Your renders are so good Gare that really inspiring going on this 3D road yet.
But anyway then that road does not seems finishing there, as a whole new dimensions seems of this thread like 'Re-work of 3D rendered images in Xara 2D'
Your renders are so good Gare that really inspiring going on this 3D road yet.
But anyway then that road does not seems finishing there, as a whole new dimensions seems of this thread like 'Re-work of 3D rendered images in Xara 2D'
csehz—
From about 1989 to 1997, I taught Art in a "narrow" fashion. Example: I wrote 12 Photoshop books, and was unhappy with almost all of them because I was "working for The Man", Adobe, you know? I was selling product first, and teaching Art second.
Quietly, and no software company has complained so far, I started teaching Art first, and the use of a particular program to fulfill the need of the Artist as a secondary concern and necessity to not get fired. I've done it in 3 CorelDRAW books, one book on Xara, and my video tutorials are sort of a film version of what I do in print.
So. If I inspire, I hope it's for the right reasons and in the right direction. I usually hesitate to call my modeling work 3D, because I only work in a simulated 3D space to produce a "fake photograph", a 2D representation of a 3D scene. And to be fair to at least myself, I should explain what I do when I post a 3D image. No one wants to learn a program inside out and know what button to push in their sleep! The attraction to Xara is that it promises to be an easy route to fulfilling your desire for self-expression, which is a very powerful one among civilized people (actually, all people!).
Okay, you want to go from 3D to 2D? I rendered off a shirt, locked it on a layer in Xara, traced the basic shape, and then posterized the drawing by eye. Is this what you mean? If so, I did a video on "Tracing is not cheating" back in January I think.
My Best,
Gary
I don't have any 3-D rendering software, just Xara. I have attached a file with some vector shapes based on Gary's sample file. Its something fun to play around with if anyone is interested.
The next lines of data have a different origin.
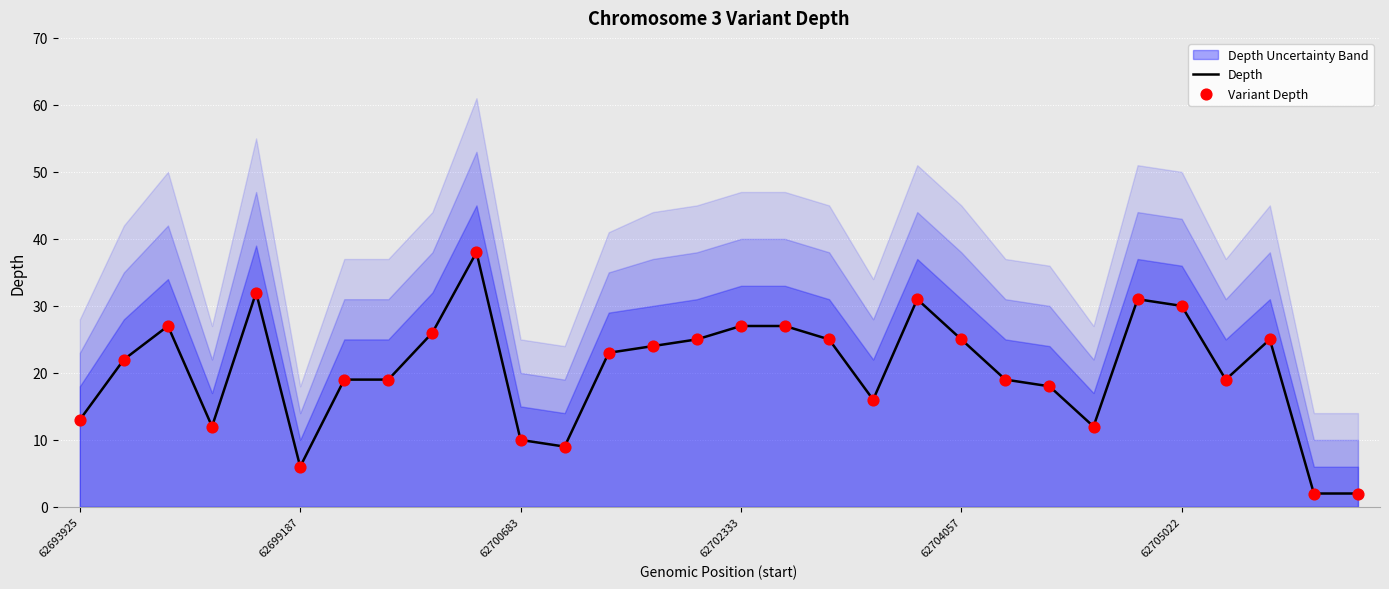

At which category is the sum across all series the highest?

9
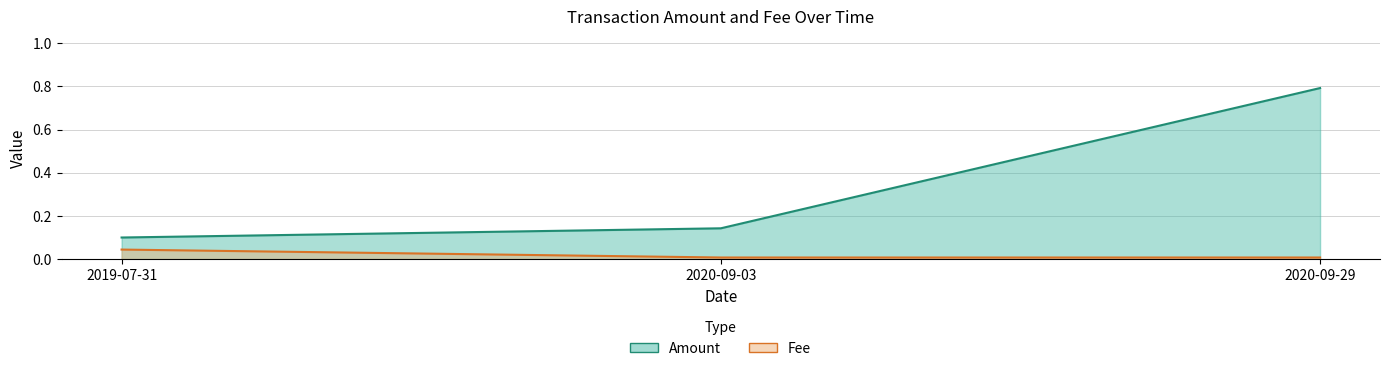

At how many categories does at least one series exceed 0?

3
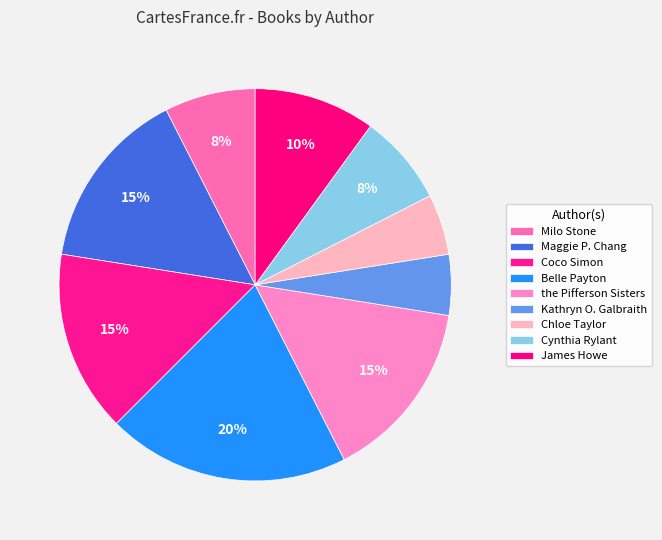

How many slices are in this pie chart?

9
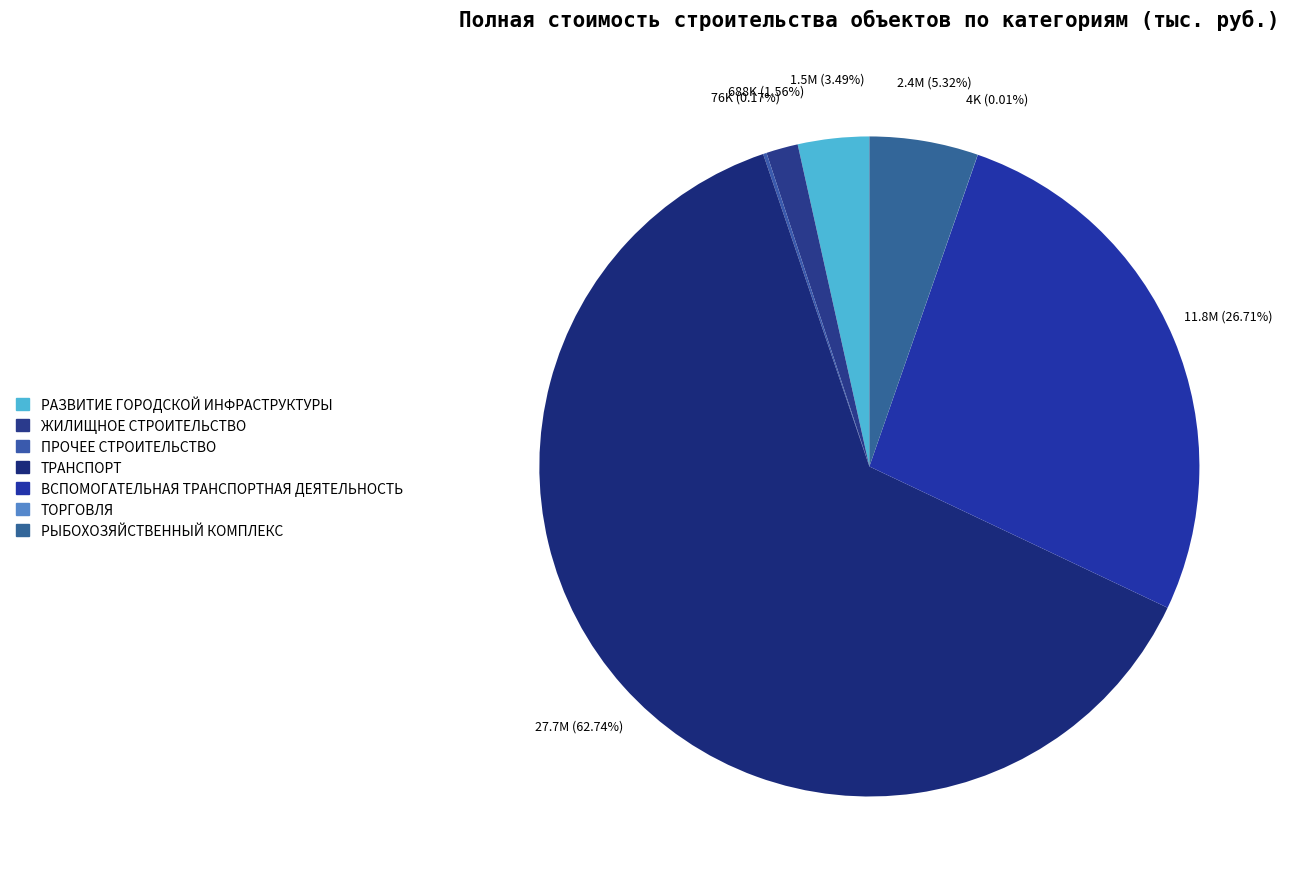

Is it true that ТОРГОВЛЯ is 0% of the pie?

True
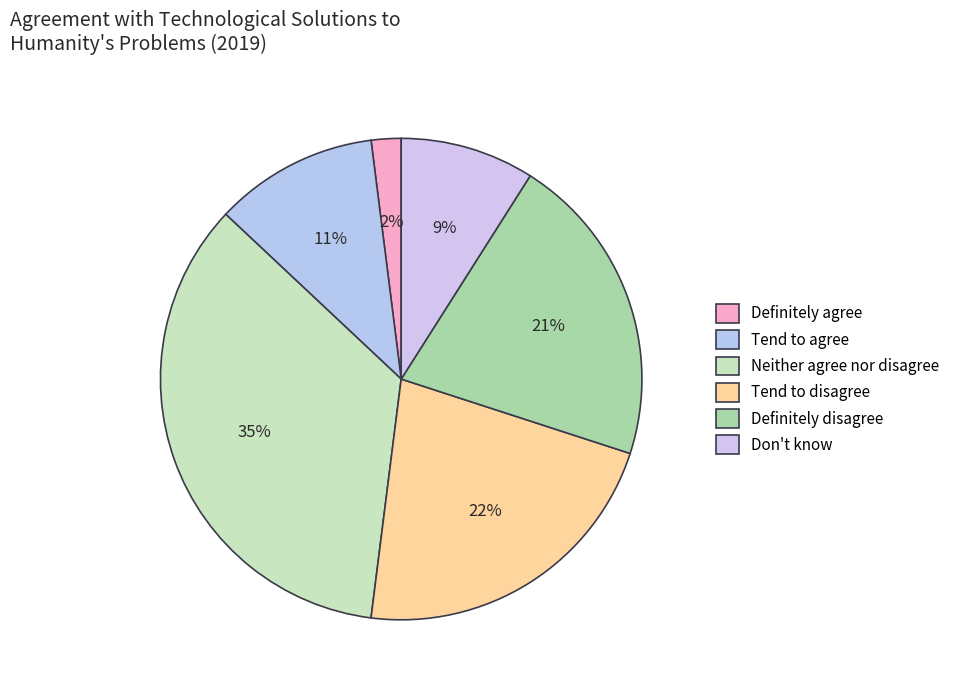

What percentage do Tend to disagree and Tend to agree together represent?

33.0%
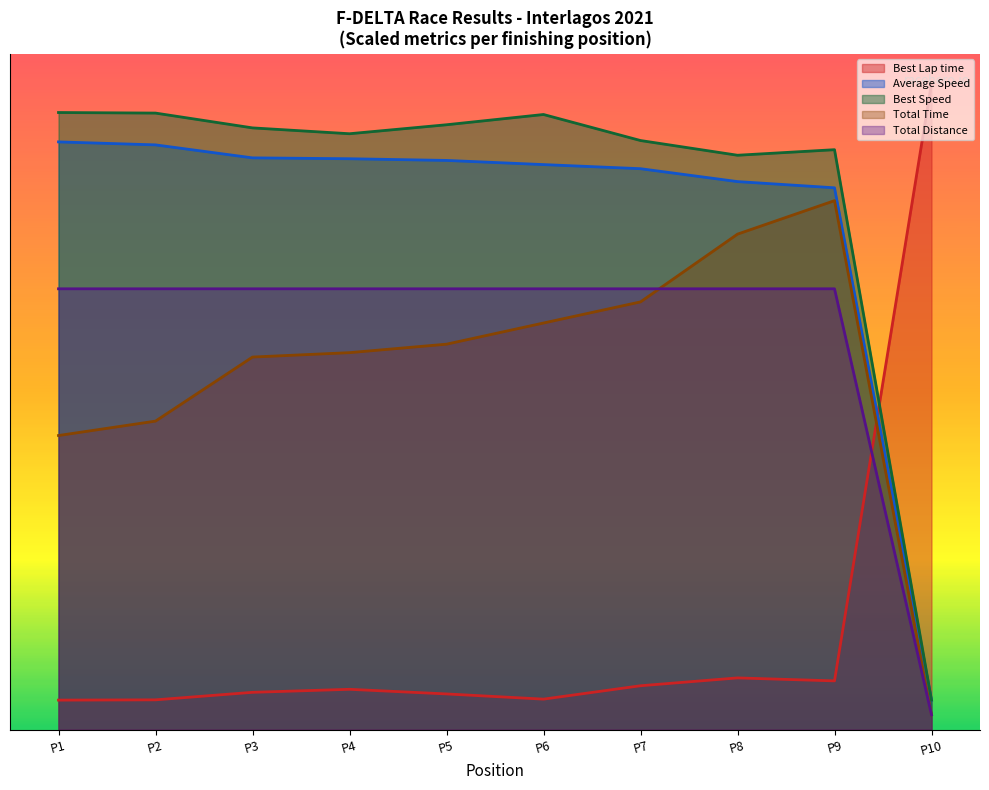

What are all the series names shown in the legend?

Best Lap time, Average Speed, Best Speed, Total Time, Total Distance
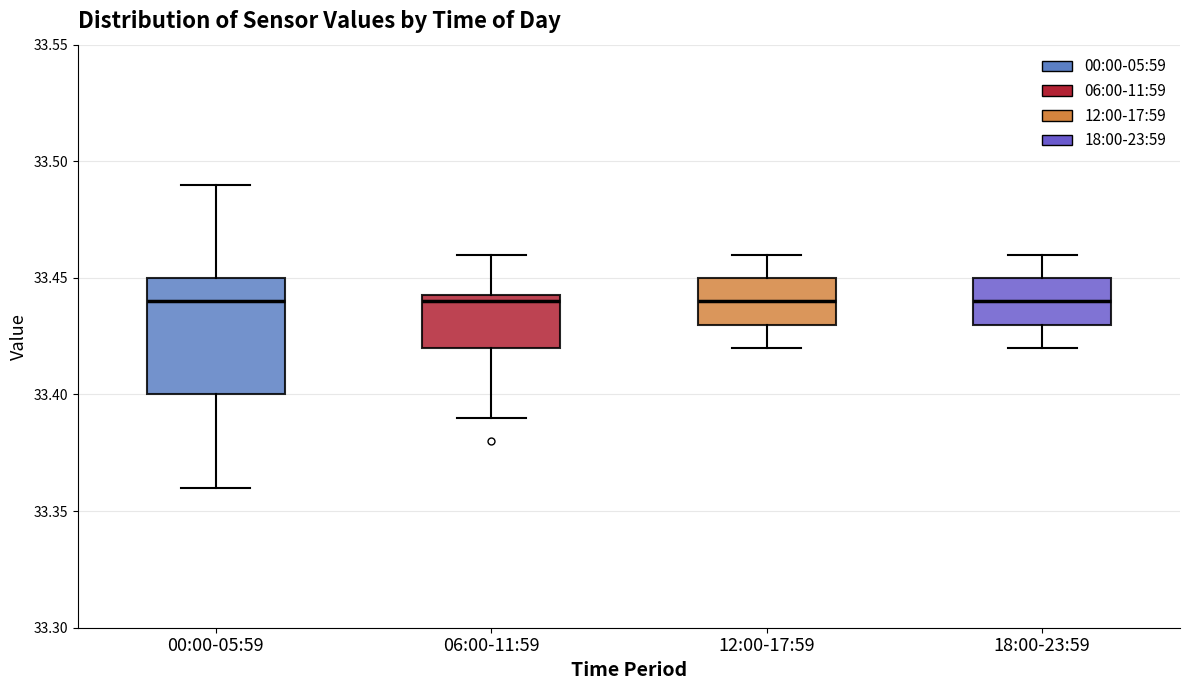

Where does the lower whisker of the box for 00:00-05:59 end on the y-axis? The values are not printed on the chart, so give them approximately, as read against the axis.

33.360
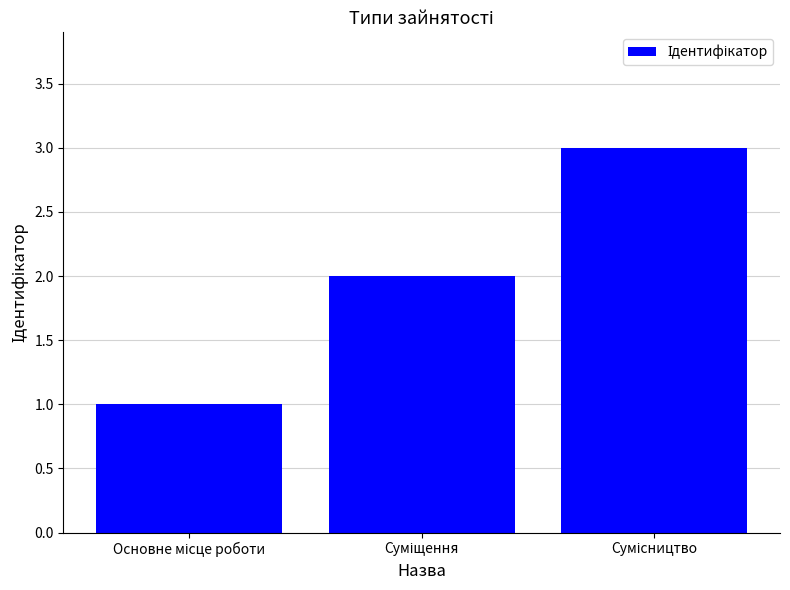

What is the sum of all values?

6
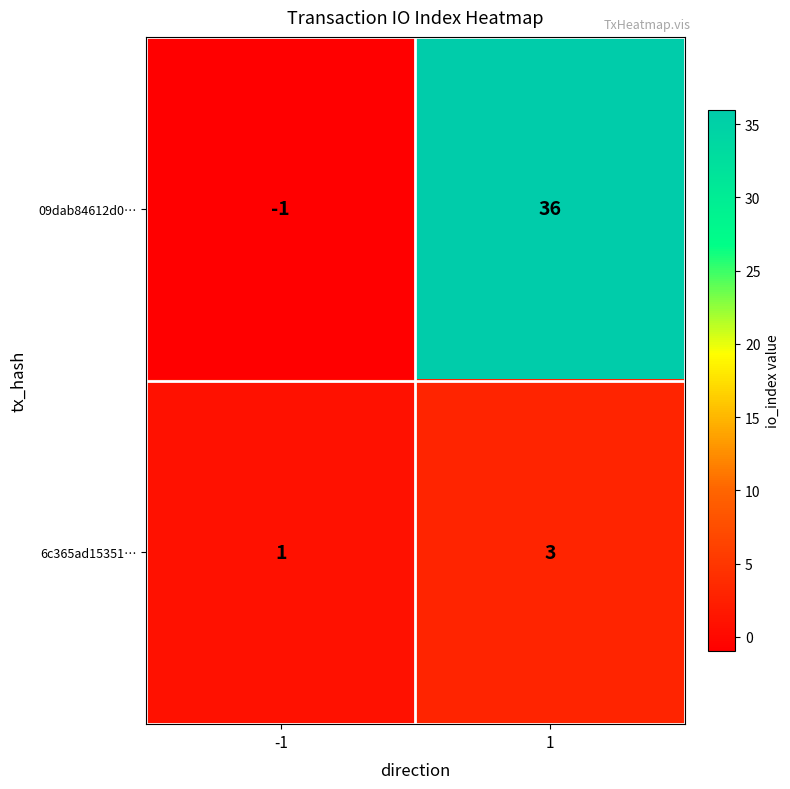

How many data points does each series have?

2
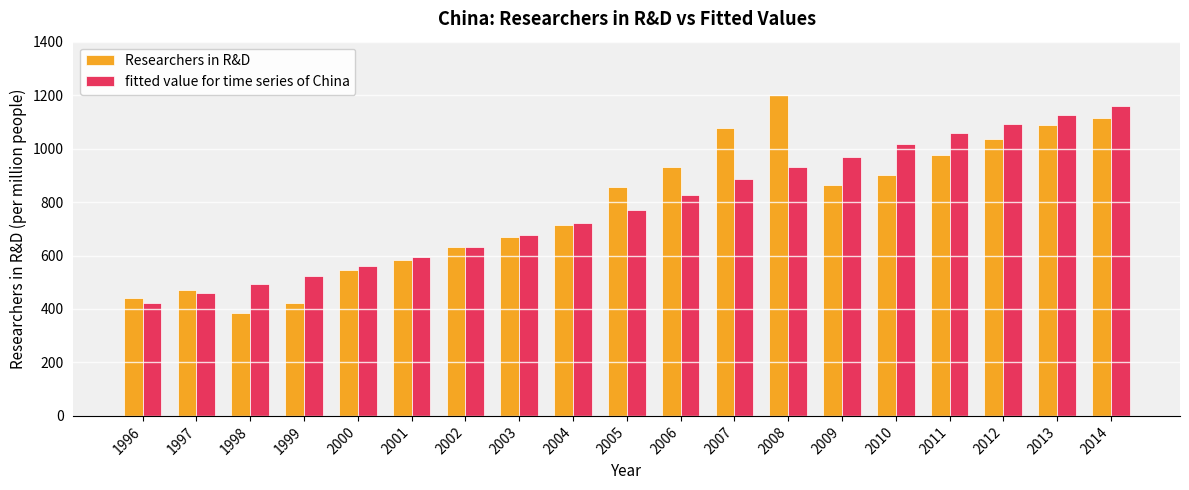

The value of fitted value for time series of China at 2012 is 1918.3. True or false?

False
Oh, Crikers (as the Aussies say)—
Paul, that sample images was from 2 years ago! If anyone wants to make a go out of 2D splines I use to lathe 3D shapes, I designed a typeface of some common lathe object, attached. And I probably created it two years ago.
Oh, by the way, Paul, your vase (or wide candlestick!) is briliant. It inspired me to get off my sit-upon and do this post.
Here's what you do: you take most of these shapes...some were intended as extrudes...flip a copy and butt he edges together, Boolean Add them together, and then try to add some slightly downward perspective on them. Paul, any help from you on this one?
This Xara file is in the zip file, too, to show how easy it is to make a 3D bolt. The top is just a QuickShace octagon, extruded, played with the lights, rotated it along its X (top to bottom) axis.
My Best,
Gare
Thanks for the vase zip file Gary, most useful, see what I can come up with
Stygg
I'm certainly interested Paul, thanks for the file, plenty of files such as yours and Gary's gives me plenty to try and improve my use of Xara. On a more "hope you don't mind" grovel I wanted to try and re-create the light effects in your second space odyssey theme, tried to get it near as same for my own learning experience.
Stygg
Hi Paul, I had a go at filling your vase shape, not great but I tried to make the vases reflection in the base with out cloning and dragging down, I made a conical fill with one cloned shape and another cloned shape with just a linear trans. Hopefully you can see what I was trying to do in the image
Stygg
Paul & Stygg those are really great designs in Xara, congratulations.
Gare when opened your .xar file realized that those shapes are fonts.. What a big thanks would like to say for that!
Of course took the chess one first and started to play, my experience is that better to not 'Spin' a Xara .svg curve in Blender, simplier to 'Lathe' with below steps:
1) Take one shape from Gare's file and Export from Xara as .svg file
2) Import that to Blender through menu File/Import/Scalable Vector Graphics
3) The imported shape will be very small, so focusing down to see, right click to select and press S and 20 to resize
4) Add a Circle with pressing Shift + A and selecting Curve/Circle, then in the right menus click on Data tab and in the Bevel Object menu select the Curve (that is the Xara .svg shape)
5) The got shape depends on the size of the circle, so in the top right corner click on BezierCircle (there where are the objects and it looks like Xara's Page and Layer Gallery), press S to resize it, in this case making it smaller to get the lathed shape
Gare I tried to stay with your style to describe the steps, so in this thread not only the Cinema 4D but also the Blender steps could be found approximately with the same way
Last edited by csehz; 20 June 2015 at 06:37 PM.